The LA Times ran something on a possible rapprochement
between print and blog literary reviewers. I didn't kow that there was a fight between the two sides, but am not surprised. There is a power hierarchy in the literary world, and reviewers - mistake me not, often performing a good service of discussing things worthy of attention - are often the gatekeepers. They don't like losing that status, but someone should point out that they're going to lose it anyway. One newspaper after another has been dropping or reducing book sections. Some of the analysis in the article was flawed, I think, as in this example:
Still, the numbers are telling: The literary blogs are reaching a small audience. While larger newspapers have hundreds of thousands of subscribers, the Elegant Variation, for example, has an estimated 5,000 to 7,500 hits a day, while Champion's Return of the Reluctant is averaging 40,000 visits a day.
That's comparing apples and oranges. If all those readers were paying attention to the book section in papers, you can bet that the editors and publishers wouldn't be cutting their sections.
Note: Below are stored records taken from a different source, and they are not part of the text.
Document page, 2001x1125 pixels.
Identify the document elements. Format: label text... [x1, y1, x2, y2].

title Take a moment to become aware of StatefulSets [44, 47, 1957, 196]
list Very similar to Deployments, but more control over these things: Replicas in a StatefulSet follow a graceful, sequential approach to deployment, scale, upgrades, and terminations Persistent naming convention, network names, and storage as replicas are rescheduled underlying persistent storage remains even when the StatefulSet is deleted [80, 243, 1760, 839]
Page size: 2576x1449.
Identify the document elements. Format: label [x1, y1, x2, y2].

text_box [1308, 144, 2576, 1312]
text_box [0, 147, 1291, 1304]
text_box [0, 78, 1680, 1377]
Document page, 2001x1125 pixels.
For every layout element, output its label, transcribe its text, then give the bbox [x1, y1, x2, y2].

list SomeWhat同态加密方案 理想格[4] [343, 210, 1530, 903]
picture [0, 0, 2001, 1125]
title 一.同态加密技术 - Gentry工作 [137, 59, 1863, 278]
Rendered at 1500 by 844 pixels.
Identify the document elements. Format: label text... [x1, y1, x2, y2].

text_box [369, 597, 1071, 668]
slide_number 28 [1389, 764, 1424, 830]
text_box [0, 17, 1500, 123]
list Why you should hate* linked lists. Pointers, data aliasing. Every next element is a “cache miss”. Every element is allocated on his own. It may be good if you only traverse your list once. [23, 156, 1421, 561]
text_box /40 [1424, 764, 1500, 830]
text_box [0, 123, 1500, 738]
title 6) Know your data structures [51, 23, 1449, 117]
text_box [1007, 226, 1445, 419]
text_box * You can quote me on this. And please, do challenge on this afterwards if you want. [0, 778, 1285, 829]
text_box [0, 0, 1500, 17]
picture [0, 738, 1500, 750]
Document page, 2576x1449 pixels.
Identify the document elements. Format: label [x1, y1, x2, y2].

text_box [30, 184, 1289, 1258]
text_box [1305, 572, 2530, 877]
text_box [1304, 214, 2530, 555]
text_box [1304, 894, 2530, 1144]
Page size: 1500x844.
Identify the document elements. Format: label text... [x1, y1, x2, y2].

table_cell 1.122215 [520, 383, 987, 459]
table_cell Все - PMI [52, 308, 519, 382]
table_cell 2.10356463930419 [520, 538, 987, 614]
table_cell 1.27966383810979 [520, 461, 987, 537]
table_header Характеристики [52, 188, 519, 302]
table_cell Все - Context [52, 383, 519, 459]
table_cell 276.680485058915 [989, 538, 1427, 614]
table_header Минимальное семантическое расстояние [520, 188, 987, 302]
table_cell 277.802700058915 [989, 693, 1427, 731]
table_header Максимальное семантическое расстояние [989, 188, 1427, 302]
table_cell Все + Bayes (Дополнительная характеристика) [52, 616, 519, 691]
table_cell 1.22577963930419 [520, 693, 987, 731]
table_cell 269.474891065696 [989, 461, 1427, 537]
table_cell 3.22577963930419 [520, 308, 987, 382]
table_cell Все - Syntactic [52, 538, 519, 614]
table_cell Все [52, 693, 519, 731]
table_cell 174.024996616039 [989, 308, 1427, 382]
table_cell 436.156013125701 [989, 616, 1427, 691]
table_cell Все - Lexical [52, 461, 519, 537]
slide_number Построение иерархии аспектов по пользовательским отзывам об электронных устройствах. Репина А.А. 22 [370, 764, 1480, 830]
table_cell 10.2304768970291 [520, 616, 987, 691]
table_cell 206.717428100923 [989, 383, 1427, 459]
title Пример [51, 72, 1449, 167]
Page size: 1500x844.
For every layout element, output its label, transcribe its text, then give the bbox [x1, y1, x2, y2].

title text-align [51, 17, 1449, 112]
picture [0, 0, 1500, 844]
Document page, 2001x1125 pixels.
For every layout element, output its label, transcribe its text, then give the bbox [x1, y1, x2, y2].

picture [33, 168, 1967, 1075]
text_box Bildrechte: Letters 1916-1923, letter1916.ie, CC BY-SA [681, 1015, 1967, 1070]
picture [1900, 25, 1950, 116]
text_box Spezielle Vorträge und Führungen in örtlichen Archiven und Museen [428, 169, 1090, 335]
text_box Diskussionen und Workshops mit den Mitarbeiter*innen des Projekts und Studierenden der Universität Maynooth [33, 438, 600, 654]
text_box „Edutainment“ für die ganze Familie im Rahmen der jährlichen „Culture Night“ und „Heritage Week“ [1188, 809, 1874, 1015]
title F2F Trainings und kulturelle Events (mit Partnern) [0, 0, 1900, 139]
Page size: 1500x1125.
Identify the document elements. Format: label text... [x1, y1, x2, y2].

What newspaper could get 40,000 people a day, every day, to read a book section? If long-time reviewers are truly worried about the level of discourse, and not their own paychecks or control over an art form, then let them join in online, or possibly teach workshops for those who would like to review. Or let them start their own
blogs. This is a time where authors are becoming publishers. Why not find a place in the new order?